A new report to Toronto’s licensing and standards committee recommends more rigorous scrutiny of fraternity and sorority houses, which would require operators to annually prove the status of their properties. Currently, they enjoy a largely unmonitored exemption to the city’s rooming house by-law.
Toronto’s executive committee instructed city staff to consult with stakeholders and prepare the report to address the concentration of fraternity and sorority houses in residential neighbourhoods near the University of Toronto’s St. George campus. Privately operated rooming houses in this part of the city must be licensed and are regularly inspected to ensure compliance with fire, safety, public health and property standards regulations, while similar accommodations affiliated with nationally or internationally chartered student fraternity/sorority and cooperative students’ residences are exempt from licensing requirements.
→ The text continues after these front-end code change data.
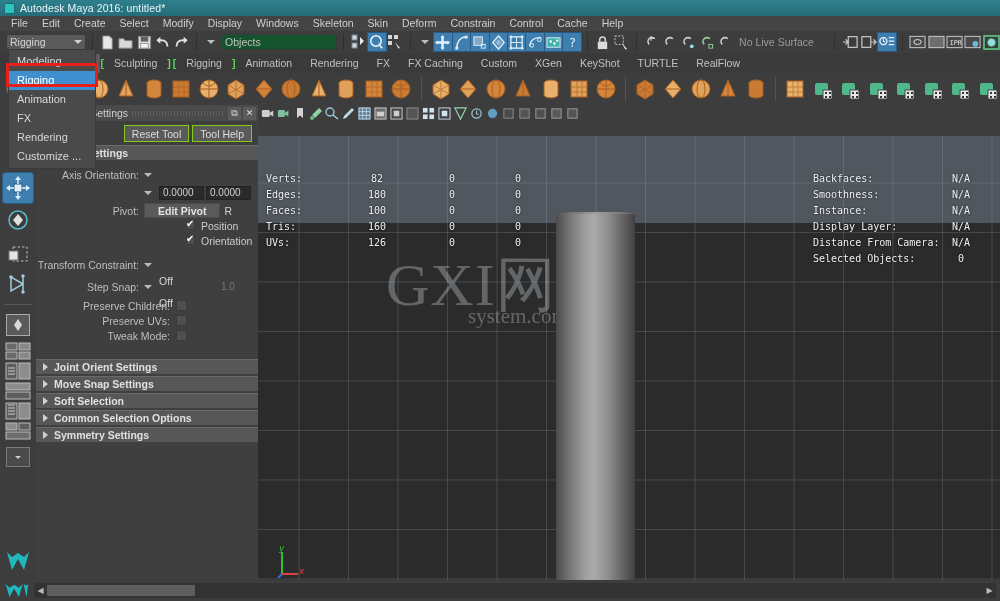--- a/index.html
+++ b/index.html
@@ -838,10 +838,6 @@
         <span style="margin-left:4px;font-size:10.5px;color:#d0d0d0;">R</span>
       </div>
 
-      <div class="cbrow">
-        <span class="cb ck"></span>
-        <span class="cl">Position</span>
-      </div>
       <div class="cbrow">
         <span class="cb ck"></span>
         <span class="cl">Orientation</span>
“Proof of this status is not required,” the staff report notes. “Concerns have been raised by neighbours about these properties relating to issues of noise and property maintenance, garbage and behaviour.”
The city review found that complaints have been lodged concerning 15 of the 19 such houses currently accommodating students. An average of 32 complaints per year were registered in the period of 2013 to 2017, resulting in 12 orders issued against the properties.
The report does not recommended revoking fraternity/sorority house exemptions, but, rather, calls for annual confirmation that properties qualify as fraternities/sororities along with “proactive outreach and education sessions” related to health, safety, noise and property maintenance. Operators of the houses would have to submit proof of active membership in a chartered fraternity or sorority, and proof that at least three of the student residents are officially enrolled in the organization. Contact information would also have to be filed with the city.
If they receive committee approval, the recommendations will go to the Toronto Council meeting at the end of this month. A homeowners’ group in the neighbourhood where many of the fraternity/sorority houses are located and the University of Toronto have endorsed the staff proposals.
“These new requirements do not, by themselves, provide any solace to the community as to anti-social activities and property maintenance, but they do give the community a way of holding some entity to account. Also, police and by-law enforcement officers will have proper contact information,” states a submission from the Annex Residents’ Association.
“The University of Toronto does not recognize or have any relationship with fraternities and sororities. That said, we share the local community’s desire for safe livable neighbourhoods and are particularly cognizant of the safety of U of T students and willing to support any measure to help ensure that safety,” states U of T president, Meric Gertler.